A exceção é o ultraliberal Javier Milei, que usa o mal-estar econômico do país como principal trampolim político, mas tampouco expõe planos concretos sobre sua proposta de dolarização da Argentina, segundo analistas. "É o tema em que Milei pode se apoiar mais, mas ele não consegue afiançar um projeto de governo, propõe intervenções em temas pontuais", diz López.

As primárias na Argentina, chamadas de Paso (Primárias, Abertas, Simultâneas e Obrigatórias), normalmente são encaradas como uma grande pesquisa nacional para o primeiro turno, em 22 outubro. Desta vez, porém, elas também podem mudar o rumo das eleições, a depender de quem ganhar na coalizão opositora Juntos por el Cambio. Larreta é mais de centro, e Bullrich vai mais à direita.

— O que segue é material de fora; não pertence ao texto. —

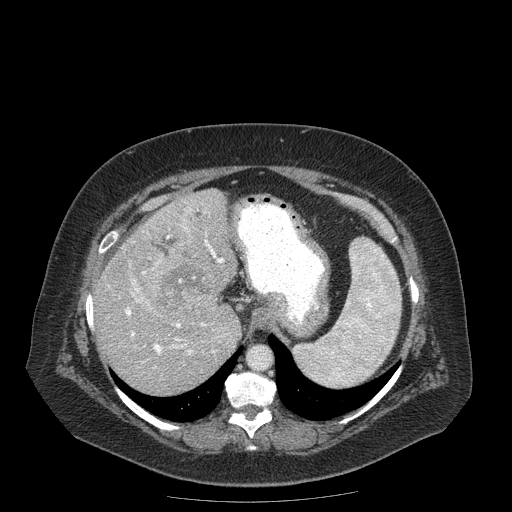
Contrast-enhanced abdominal CT (liver protocol), one axial slice; slice 133 of 204 in the series (ordered by position); 120 kVp; soft-tissue window (W 400 / L 40 HU); 2.5 mm slice thickness; 512 × 512 image matrix. Case-level facts recorded for this patient, not image findings: diagnosis: hepatocellular carcinoma (patient treated with transarterial chemoembolisation; whether this scan precedes or follows treatment is not stated here); TNM stage (as recorded): Stage-IIIB; Child-Pugh class: A; tumour nodularity: uninodular.
Outlined on this slice (semi-automatic segmentation, software-assisted and operator-edited):
- abdominal aorta: bounding box <247,346,270,368> (left, top, right, bottom; pixels)
- liver parenchyma outside the tumour (the mass and vessels are separate outlines, so this box may not span the whole liver): <94,188,240,394>
- mass: <145,251,221,317>
- portal vein: <125,208,227,368>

Até agora, o cenário é de grande incerteza, com sondagens mostrando uma disputa acirrada entre os dois, que registram algo próximo a 15% das intenções de voto. Juntos, eles somam cerca de um terço dos eleitores, enquanto a coligação peronista União pela Pátria segue colada atrás. Milei perdeu fôlego no último mês e registra cifras que vão de 12% a 20%, a depender do levantamento.

Há ainda uma parcela importante da população que não decidiu seu candidato, como o zelador Miguel, ou pretende votar em branco ou nulo. O sentimento de "estou farto" e a desilusão com a política é uma marca desse pleito, após sucessivos governos não conseguirem conter a escalada inflacionária e evitar a terceira grande crise econômica do país em 40 anos de democracia.

Os preços subiram 116% nos últimos 12 meses, considerando o índice acumulado até junho -a segunda maior cifra da América Latina, atrás apenas da Venezuela. Algumas das causas apontadas são um déficit insistente, alta dívida externa, moeda sem credibilidade e falta de dólares nos cofres públicos. Quatro em cada dez argentinos estão abaixo da linha da pobreza.

"As soluções passam por eliminar subsídios, cortar serviços públicos e outras medidas antipáticas numa campanha eleitoral, por isso os candidatos se esquivam, apesar de todos terem estudos sobre o caminho que pretendem tomar", afirma o economista Juan Telechea, diretor do ITE (Instituto de Trabalho e Economia da Fundação Germán Abdala).

O ministro peronista Sergio Massa, por exemplo, tem concentrado seus discursos na indústria nacional, e sempre se posta ao lado de trabalhadores: "Estão em jogo dois modelos de país, um que aposta na produção nacional, no emprego genuíno e na venda do trabalho argentino para o mundo, e outro que busca apenas a especulação financeira", declarou num comício esta semana.

Já Horacio Larreta aposta na sua experiência na gestão da capital Buenos Aires, dizendo que "vamos fazer porque já fizemos". Ao som de canções esperançosas ou heroicas, é um dos que mais lista propostas econômicas, falando em controle de gastos, redução de impostos e impulsionamento de exportações, mas sem entrar em detalhes.

Ele também defende medidas mais conservadoras na área da segurança, assim como Patricia Bullrich. A ex-ministra de Macri fala em "colocar ordem" no país e estimula a polarização com o peronismo. Nas finanças, também defende o fim do limite à compra de dólares e um Banco Central independente, mas recentemente foi alvo de piadas por declarações em que mostrou desconhecimento da área.

A campanha de Milei, por sua vez, destoa do tom morno dos outros candidatos. Ao som de rock, usando jaqueta de couro e sempre rodeado de uma multidão de jovens, o libertário fala em acabar com o Banco Central e enxugar radicalmente o Estado contra a corrupção. Seu slogan, sempre em letras garrafais, é um pouco mais direto: "Viva a liberdade".